_PROBLEM DETAILS_
The response must restate the data exactly, with nothing left out.

• • • • • • •

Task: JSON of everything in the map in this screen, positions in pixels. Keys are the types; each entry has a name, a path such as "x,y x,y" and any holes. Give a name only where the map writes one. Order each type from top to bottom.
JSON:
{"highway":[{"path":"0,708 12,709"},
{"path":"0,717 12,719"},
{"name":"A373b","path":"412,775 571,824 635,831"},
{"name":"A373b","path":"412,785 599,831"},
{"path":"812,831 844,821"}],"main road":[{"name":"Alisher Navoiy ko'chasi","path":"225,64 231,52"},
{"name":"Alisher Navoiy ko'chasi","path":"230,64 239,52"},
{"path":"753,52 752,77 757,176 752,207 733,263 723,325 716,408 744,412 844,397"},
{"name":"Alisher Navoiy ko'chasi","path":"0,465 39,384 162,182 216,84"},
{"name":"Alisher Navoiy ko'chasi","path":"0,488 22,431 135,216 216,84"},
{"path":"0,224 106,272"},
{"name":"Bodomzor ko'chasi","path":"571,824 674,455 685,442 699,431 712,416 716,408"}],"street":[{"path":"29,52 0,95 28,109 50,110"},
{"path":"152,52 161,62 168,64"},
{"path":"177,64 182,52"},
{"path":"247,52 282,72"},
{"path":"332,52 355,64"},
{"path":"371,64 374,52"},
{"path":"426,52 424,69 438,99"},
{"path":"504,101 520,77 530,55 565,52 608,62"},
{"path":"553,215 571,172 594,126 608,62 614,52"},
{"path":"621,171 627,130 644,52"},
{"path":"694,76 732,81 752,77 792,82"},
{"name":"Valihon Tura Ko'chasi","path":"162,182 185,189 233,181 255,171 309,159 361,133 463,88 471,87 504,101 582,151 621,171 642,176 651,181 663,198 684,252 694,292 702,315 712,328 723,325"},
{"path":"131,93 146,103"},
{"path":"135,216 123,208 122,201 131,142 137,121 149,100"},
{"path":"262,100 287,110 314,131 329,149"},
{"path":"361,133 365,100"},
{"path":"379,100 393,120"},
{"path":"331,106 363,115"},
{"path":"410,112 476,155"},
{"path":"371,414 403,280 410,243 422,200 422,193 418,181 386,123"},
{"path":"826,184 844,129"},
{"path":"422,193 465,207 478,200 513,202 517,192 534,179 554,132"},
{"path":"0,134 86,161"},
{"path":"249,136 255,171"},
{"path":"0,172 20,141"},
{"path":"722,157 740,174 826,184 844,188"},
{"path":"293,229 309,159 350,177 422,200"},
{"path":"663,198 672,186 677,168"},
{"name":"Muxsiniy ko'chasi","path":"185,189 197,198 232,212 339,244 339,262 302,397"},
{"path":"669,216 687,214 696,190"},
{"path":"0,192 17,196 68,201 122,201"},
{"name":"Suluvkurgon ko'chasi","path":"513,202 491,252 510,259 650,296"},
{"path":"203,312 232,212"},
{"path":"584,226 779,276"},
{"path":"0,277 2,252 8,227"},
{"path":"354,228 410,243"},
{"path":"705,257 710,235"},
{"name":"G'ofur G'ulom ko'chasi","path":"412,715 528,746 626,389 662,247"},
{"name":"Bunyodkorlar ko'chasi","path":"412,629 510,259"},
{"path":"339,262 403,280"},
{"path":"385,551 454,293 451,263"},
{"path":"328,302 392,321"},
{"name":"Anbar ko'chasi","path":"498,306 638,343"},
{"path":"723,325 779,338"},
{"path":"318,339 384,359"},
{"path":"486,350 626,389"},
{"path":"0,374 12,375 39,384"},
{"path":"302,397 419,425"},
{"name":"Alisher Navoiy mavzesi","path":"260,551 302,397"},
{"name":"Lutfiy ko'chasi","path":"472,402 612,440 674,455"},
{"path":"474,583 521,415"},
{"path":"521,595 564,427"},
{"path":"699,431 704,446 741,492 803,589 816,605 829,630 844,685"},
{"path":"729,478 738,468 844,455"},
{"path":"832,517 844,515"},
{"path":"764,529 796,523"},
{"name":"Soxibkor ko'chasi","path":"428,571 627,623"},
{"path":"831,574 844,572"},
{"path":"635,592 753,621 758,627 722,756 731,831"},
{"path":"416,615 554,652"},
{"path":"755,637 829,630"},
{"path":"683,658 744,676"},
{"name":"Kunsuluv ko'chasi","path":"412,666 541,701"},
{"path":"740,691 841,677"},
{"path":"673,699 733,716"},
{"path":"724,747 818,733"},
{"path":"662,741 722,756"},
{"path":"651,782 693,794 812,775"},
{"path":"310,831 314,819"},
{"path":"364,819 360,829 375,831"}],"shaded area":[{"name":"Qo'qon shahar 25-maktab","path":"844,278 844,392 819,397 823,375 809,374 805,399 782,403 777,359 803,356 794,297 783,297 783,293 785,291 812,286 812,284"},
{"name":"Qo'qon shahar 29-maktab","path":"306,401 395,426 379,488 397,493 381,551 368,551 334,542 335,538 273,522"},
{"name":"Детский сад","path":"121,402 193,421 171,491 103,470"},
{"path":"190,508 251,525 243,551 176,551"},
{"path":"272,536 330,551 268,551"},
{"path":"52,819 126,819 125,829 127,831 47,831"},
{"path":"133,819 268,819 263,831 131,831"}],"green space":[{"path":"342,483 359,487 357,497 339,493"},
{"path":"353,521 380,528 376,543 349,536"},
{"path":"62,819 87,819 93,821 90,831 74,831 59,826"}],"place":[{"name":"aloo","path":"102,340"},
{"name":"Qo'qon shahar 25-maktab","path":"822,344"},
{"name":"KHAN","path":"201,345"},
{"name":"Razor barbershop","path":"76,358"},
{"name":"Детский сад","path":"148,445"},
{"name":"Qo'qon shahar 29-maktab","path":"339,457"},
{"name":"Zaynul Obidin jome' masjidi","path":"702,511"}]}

• • • • • • •

_YOUR RESPONSE_
Task: JSON of everything in the map in this screen, positions in pixels. Keys are the types; each entry has a name, a path such as "x,y x,y" and any holes. Give a name only where the map writes one. Order each type from top to bottom.
JSON:
{"highway":[{"path":"0,708 12,709"},
{"path":"0,717 12,719"},
{"name":"A373b","path":"412,775 571,824 635,831"},
{"name":"A373b","path":"412,785 599,831"},
{"path":"812,831 844,821"}],"main road":[{"name":"Alisher Navoiy ko'chasi","path":"225,64 231,52"},
{"name":"Alisher Navoiy ko'chasi","path":"230,64 239,52"},
{"path":"753,52 752,77 757,176 752,207 733,263 723,325 716,408 744,412 844,397"},
{"name":"Alisher Navoiy ko'chasi","path":"0,465 39,384 162,182 216,84"},
{"name":"Alisher Navoiy ko'chasi","path":"0,488 22,431 135,216 216,84"},
{"path":"0,224 106,272"},
{"name":"Bodomzor ko'chasi","path":"571,824 674,455 685,442 699,431 712,416 716,408"}],"street":[{"path":"29,52 0,95 28,109 50,110"},
{"path":"152,52 161,62 168,64"},
{"path":"177,64 182,52"},
{"path":"247,52 282,72"},
{"path":"332,52 355,64"},
{"path":"371,64 374,52"},
{"path":"426,52 424,69 438,99"},
{"path":"504,101 520,77 530,55 565,52 608,62"},
{"path":"553,215 571,172 594,126 608,62 614,52"},
{"path":"621,171 627,130 644,52"},
{"path":"694,76 732,81 752,77 792,82"},
{"name":"Valihon Tura Ko'chasi","path":"162,182 185,189 233,181 255,171 309,159 361,133 463,88 471,87 504,101 582,151 621,171 642,176 651,181 663,198 684,252 694,292 702,315 712,328 723,325"},
{"path":"131,93 146,103"},
{"path":"135,216 123,208 122,201 131,142 137,121 149,100"},
{"path":"262,100 287,110 314,131 329,149"},
{"path":"361,133 365,100"},
{"path":"379,100 393,120"},
{"path":"331,106 363,115"},
{"path":"410,112 476,155"},
{"path":"371,414 403,280 410,243 422,200 422,193 418,181 386,123"},
{"path":"826,184 844,129"},
{"path":"422,193 465,207 478,200 513,202 517,192 534,179 554,132"},
{"path":"0,134 86,161"},
{"path":"249,136 255,171"},
{"path":"0,172 20,141"},
{"path":"722,157 740,174 826,184 844,188"},
{"path":"293,229 309,159 350,177 422,200"},
{"path":"663,198 672,186 677,168"},
{"name":"Muxsiniy ko'chasi","path":"185,189 197,198 232,212 339,244 339,262 302,397"},
{"path":"669,216 687,214 696,190"},
{"path":"0,192 17,196 68,201 122,201"},
{"name":"Suluvkurgon ko'chasi","path":"513,202 491,252 510,259 650,296"},
{"path":"203,312 232,212"},
{"path":"584,226 779,276"},
{"path":"0,277 2,252 8,227"},
{"path":"354,228 410,243"},
{"path":"705,257 710,235"},
{"name":"G'ofur G'ulom ko'chasi","path":"412,715 528,746 626,389 662,247"},
{"name":"Bunyodkorlar ko'chasi","path":"412,629 510,259"},
{"path":"339,262 403,280"},
{"path":"385,551 454,293 451,263"},
{"path":"328,302 392,321"},
{"name":"Anbar ko'chasi","path":"498,306 638,343"},
{"path":"723,325 779,338"},
{"path":"318,339 384,359"},
{"path":"486,350 626,389"},
{"path":"0,374 12,375 39,384"},
{"path":"302,397 419,425"},
{"name":"Alisher Navoiy mavzesi","path":"260,551 302,397"},
{"name":"Lutfiy ko'chasi","path":"472,402 612,440 674,455"},
{"path":"474,583 521,415"},
{"path":"521,595 564,427"},
{"path":"699,431 704,446 741,492 803,589 816,605 829,630 844,685"},
{"path":"729,478 738,468 844,455"},
{"path":"832,517 844,515"},
{"path":"764,529 796,523"},
{"name":"Soxibkor ko'chasi","path":"428,571 627,623"},
{"path":"831,574 844,572"},
{"path":"635,592 753,621 758,627 722,756 731,831"},
{"path":"416,615 554,652"},
{"path":"755,637 829,630"},
{"path":"683,658 744,676"},
{"name":"Kunsuluv ko'chasi","path":"412,666 541,701"},
{"path":"740,691 841,677"},
{"path":"673,699 733,716"},
{"path":"724,747 818,733"},
{"path":"662,741 722,756"},
{"path":"651,782 693,794 812,775"},
{"path":"310,831 314,819"},
{"path":"364,819 360,829 375,831"}],"shaded area":[{"name":"Qo'qon shahar 25-maktab","path":"844,278 844,392 819,397 823,375 809,374 805,399 782,403 777,359 803,356 794,297 783,297 783,293 785,291 812,286 812,284"},
{"name":"Qo'qon shahar 29-maktab","path":"306,401 395,426 379,488 397,493 381,551 368,551 334,542 335,538 273,522"},
{"name":"Детский сад","path":"121,402 193,421 171,491 103,470"},
{"path":"190,508 251,525 243,551 176,551"},
{"path":"272,536 330,551 268,551"},
{"path":"52,819 126,819 125,829 127,831 47,831"},
{"path":"133,819 268,819 263,831 131,831"}],"green space":[{"path":"342,483 359,487 357,497 339,493"},
{"path":"353,521 380,528 376,543 349,536"},
{"path":"62,819 87,819 93,821 90,831 74,831 59,826"}],"place":[{"name":"aloo","path":"102,340"},
{"name":"Qo'qon shahar 25-maktab","path":"822,344"},
{"name":"KHAN","path":"201,345"},
{"name":"Razor barbershop","path":"76,358"},
{"name":"Детский сад","path":"148,445"},
{"name":"Qo'qon shahar 29-maktab","path":"339,457"},
{"name":"Zaynul Obidin jome' masjidi","path":"702,511"}]}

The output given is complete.